Desenvolvimento de rotas de veiculação de microrganismos de uso agrícola

Abstract

Azospirillum brasilense, one of the most widely used species in inoculants worldwide, is a versatile rhizobacterium that enhances nitrogen availability and nutrient uptake, as well as promotes plant growth. Although the benefits of Azospirillum in agriculture are well established, its performance is often limited by the inadequacy of conventional formulations. Improving its field efficiency can be achieved through the development of formulations designed to provide robust protection against such challenges, such as those based on bacterial encapsulation in polymers. In this study, a novel powder formulation based on a poly(glycerol citrate) (PGCit) matrix, a biocompatible and sustainably synthesized polymer, was developed. The first stage consisted of standardizing a PGCit production methodology, aiming to establish synthesis conditions that optimize the balance between polymer yield and water solubility.

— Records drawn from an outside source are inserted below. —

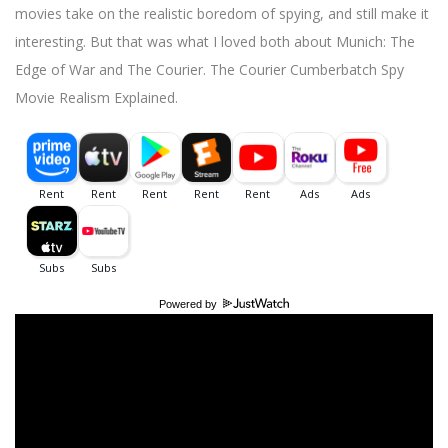
movies take on the realistic boredom of spying, and still make it
interesting. But that was what I loved both about Munich: The
Edge of War and The Courier. The Courier Cumberbatch Spy
Movie Realism Explained.
Powered by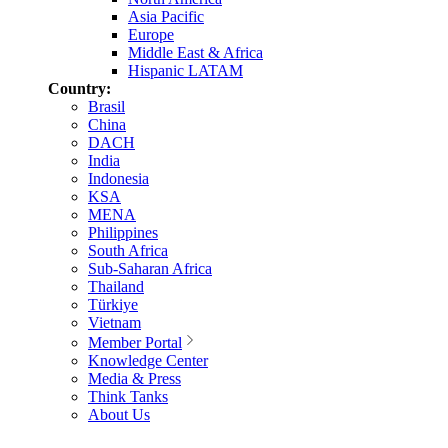
Asia Pacific
Europe
Middle East & Africa
Hispanic LATAM
Country:
Brasil
China
DACH
India
Indonesia
KSA
MENA
Philippines
South Africa
Sub-Saharan Africa
Thailand
Türkiye
Vietnam
Member Portal
Knowledge Center
Media & Press
Think Tanks
About Us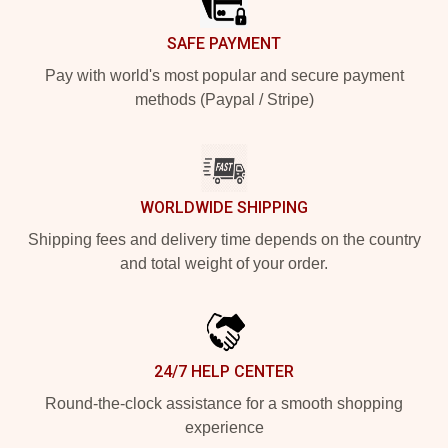
SAFE PAYMENT
Pay with world's most popular and secure payment
methods (Paypal / Stripe)
WORLDWIDE SHIPPING
Shipping fees and delivery time depends on the country
and total weight of your order.
24/7 HELP CENTER
Round-the-clock assistance for a smooth shopping
experience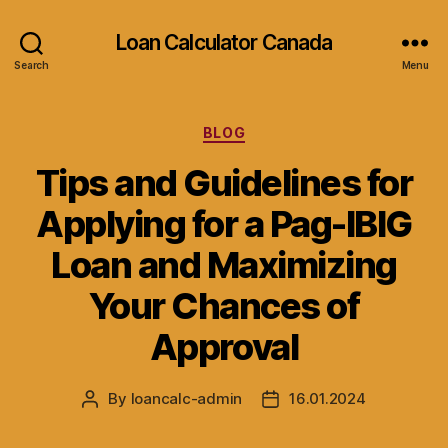
Loan Calculator Canada
Search
Menu
Categories
BLOG
Tips and Guidelines for
Applying for a Pag-IBIG
Loan and Maximizing
Your Chances of
Approval
By
loancalc-admin
16.01.2024
Post
Post
author
date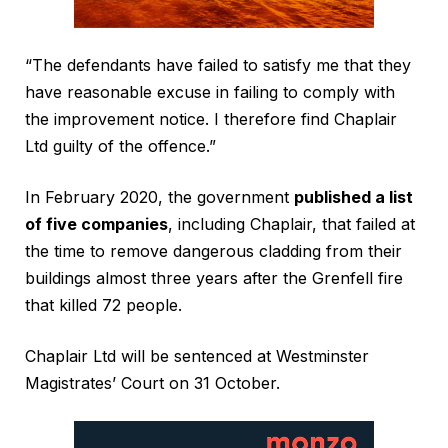
“The defendants have failed to satisfy me that they
have reasonable excuse in failing to comply with
the improvement notice. I therefore find Chaplair
Ltd guilty of the offence.”
In February 2020, the government
published a list
of five companies
, including Chaplair, that failed at
the time to remove dangerous cladding from their
buildings almost three years after the Grenfell fire
that killed 72 people.
Chaplair Ltd will be sentenced at Westminster
Magistrates’ Court on 31 October.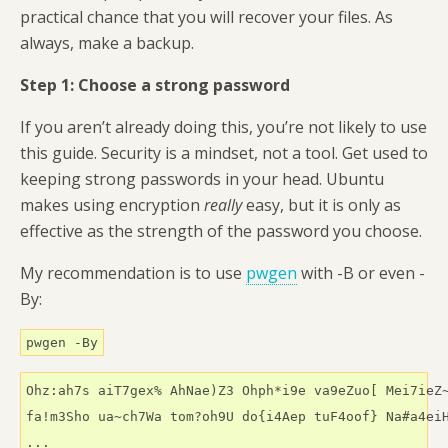
practical chance that you will recover your files. As
always, make a backup.
Step 1: Choose a strong password
If you aren’t already doing this, you’re not likely to use
this guide. Security is a mindset, not a tool. Get used to
keeping strong passwords in your head. Ubuntu
makes using encryption
really
easy, but it is only as
effective as the strength of the password you choose.
My recommendation is to use
pwgen
with -B or even -
By:
pwgen -By
Ohz:ah7s aiT7gex% AhNae)Z3 Ohph*i9e va9eZuo[ Mei7ieZ~
fa!m3Sho ua~ch7Wa tom?oh9U do{i4Aep tuF4oof} Na#a4eiH
...
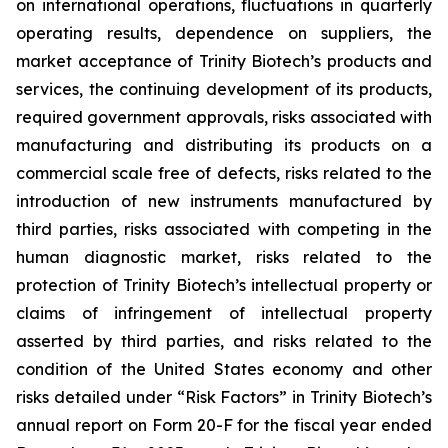
on international operations, fluctuations in quarterly
operating results, dependence on suppliers, the
market acceptance of Trinity Biotech’s products and
services, the continuing development of its products,
required government approvals, risks associated with
manufacturing and distributing its products on a
commercial scale free of defects, risks related to the
introduction of new instruments manufactured by
third parties, risks associated with competing in the
human diagnostic market, risks related to the
protection of Trinity Biotech’s intellectual property or
claims of infringement of intellectual property
asserted by third parties, and risks related to the
condition of the United States economy and other
risks detailed under “Risk Factors” in Trinity Biotech’s
annual report on Form 20-F for the fiscal year ended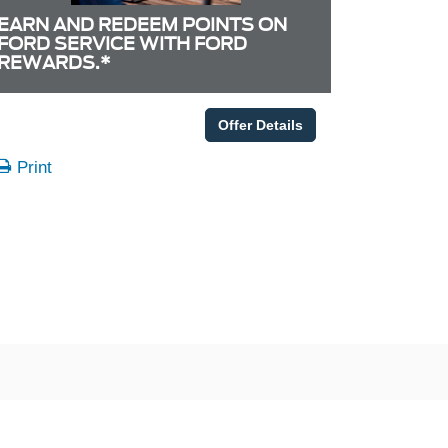
EARN AND REDEEM POINTS ON
FORD SERVICE WITH FORD
REWARDS.*
Offer Details
Print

Two molar ratios (equimolar and with excess citric acid) and reaction times ranging from 30 to 105 minutes were initially compared. Based on the structural and thermal characterization results, the material obtained under equimolar monomeric ratio and 75-minute synthesis time was selected. Formulations were produced by treating the polymer with calcium carbonate to adjust the pH and form powder. For drying the material containing trehalose and Azospirillum, three methods were tested (oven convection, freeze-drying, and spray-drying). Cell viability was assessed at time zero and up to 180 days of storage. Initially, regardless of the drying process, the formulations showed viability on the order of 10⁸ CFU/g, and the freeze-dried formulation maintained this level throughout the evaluation period, demonstrating excellent stability. Moreover, the freeze-dried formulation was tested in an Azospirillum recovery assay on maize seeds, showing superior performance compared to the liquid inoculant used as a control. In summary, the results demonstrate the protective role of the PGCit-based matrix, establishing it as a promising new carrier for seed-applied inoculants.